Choosing to dedicate your career to the legal profession is a big decision. Getting there is no small task, either. Law school can cost a pretty penny, and job prospects aferward can be scarce. If you have a clear objective for your career, and you’ve decided to follow through with this undertaking, here’s some advice on how to navigate the time you spend earning your law degree.
Develop a Strong Work Ethic in College: Law school is a lot of work, and so is being a professional in the field. Be prepared for it and know ahead of time that discipline, persistence, and stamina are attributes of most successful law students and lawyers, and the sooner you accept that reality, the better.
- Working Smart is as Important as Working Hard: The sheer number of hours spent in the library is not the best measure of what constitutes a good effort in law school. Strategy is important in law school, just as it will be when you’re a lawyer in the real world, and what matters most is how efficiently you spend your time as well as how much time you spend.
- Be Aware of the Economic Realities of Attending University: Student debt loads are high after law school, and job prospects three years from now are more uncertain than ever before. While you’re in school, think carefully before making decisions that might affect your own financial future. What you do in school will enhance your marketability. Begin networking, even while in law school.

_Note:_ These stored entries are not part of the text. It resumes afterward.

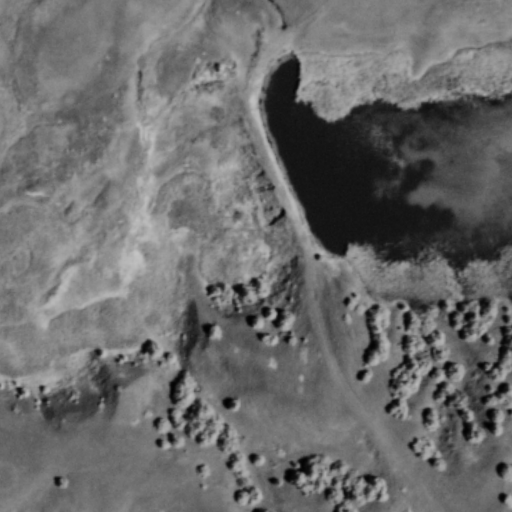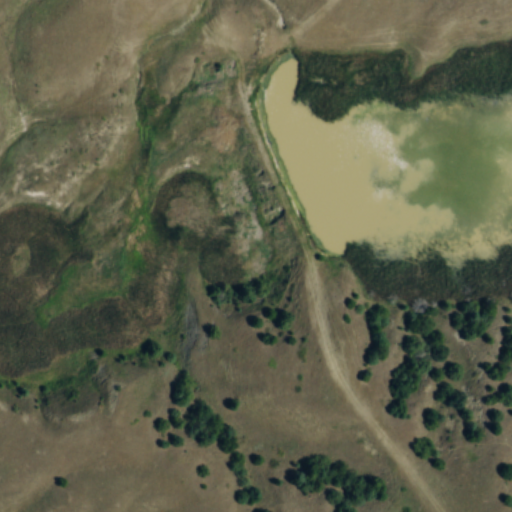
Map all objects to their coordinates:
dam: (287, 203)
road: (303, 261)
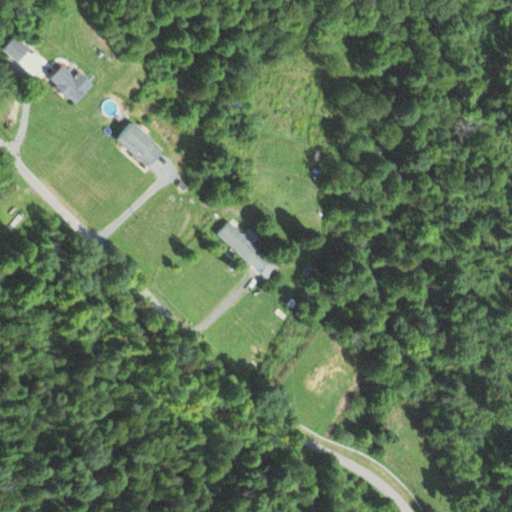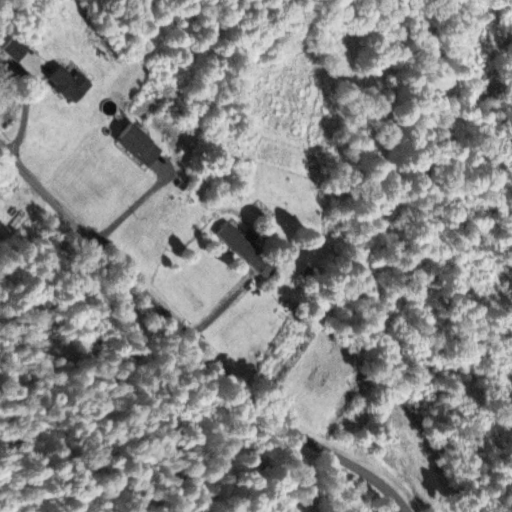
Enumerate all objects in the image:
building: (14, 50)
building: (67, 85)
building: (137, 145)
building: (235, 241)
road: (193, 344)
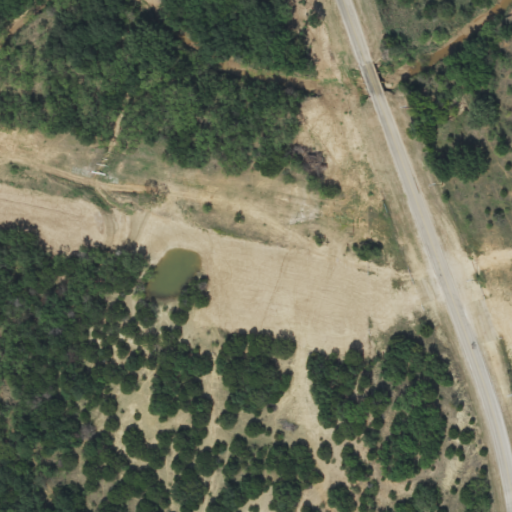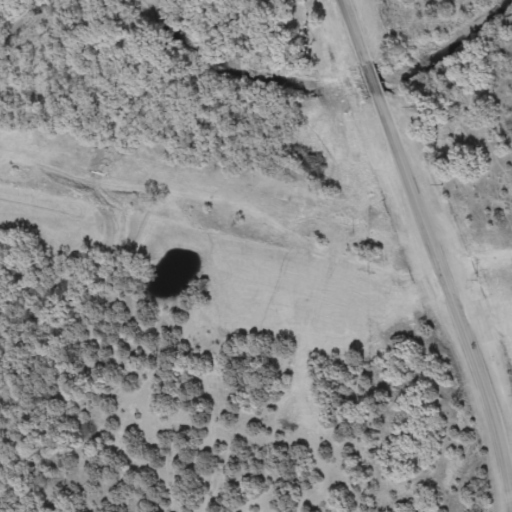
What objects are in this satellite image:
road: (353, 30)
road: (371, 77)
road: (448, 287)
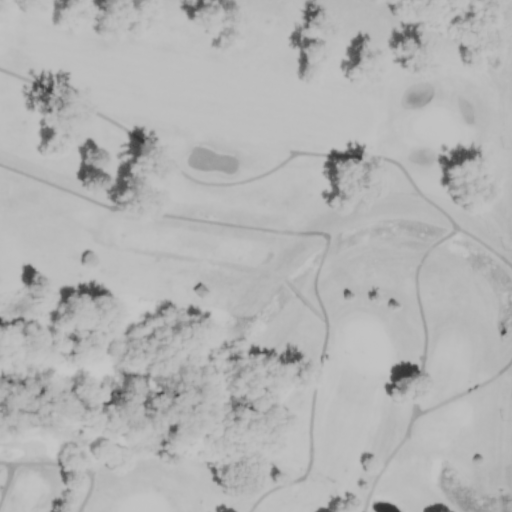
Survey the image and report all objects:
road: (290, 151)
road: (230, 182)
road: (272, 229)
park: (255, 255)
building: (199, 290)
road: (421, 313)
road: (510, 335)
road: (390, 453)
road: (5, 463)
road: (71, 467)
road: (306, 468)
road: (5, 482)
road: (272, 488)
road: (366, 501)
road: (362, 511)
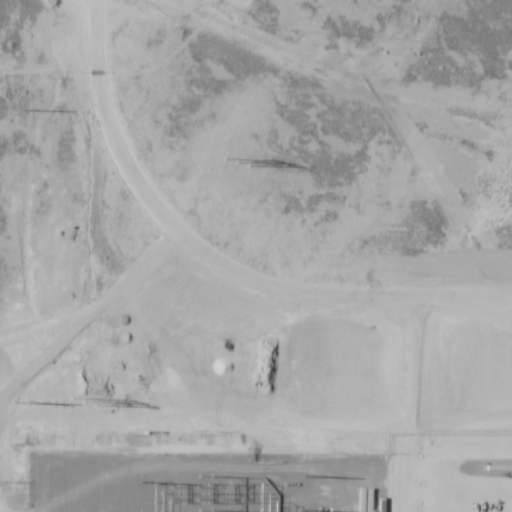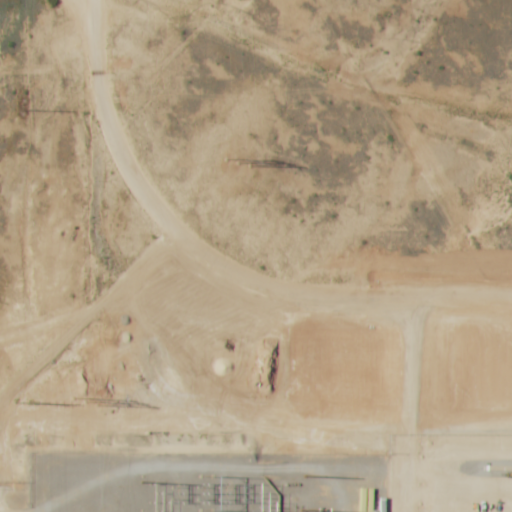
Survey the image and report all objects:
power tower: (19, 111)
power tower: (234, 190)
road: (222, 272)
power tower: (24, 402)
power substation: (203, 480)
power tower: (283, 494)
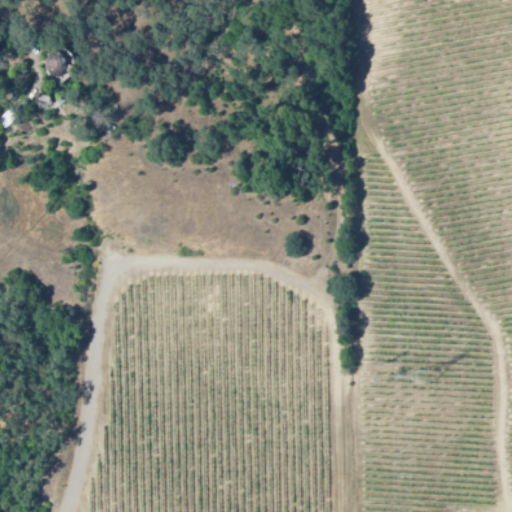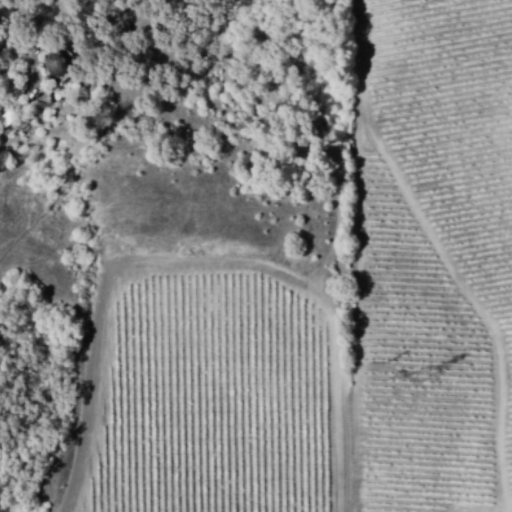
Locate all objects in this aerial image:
power tower: (425, 374)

- Work on Your Writing Skills During and After Law School: A big part of the legal profession is analyzing and translating what you’ve read and creating a written product. Written communication is a lawyer’s stock-in-trade. Learning to write effectively about legal topics takes time and requires you to stay engaged. While there are required courses in “legal writing,” you’ll want to keep your writing chops sharp throughout your time in law school and in your career.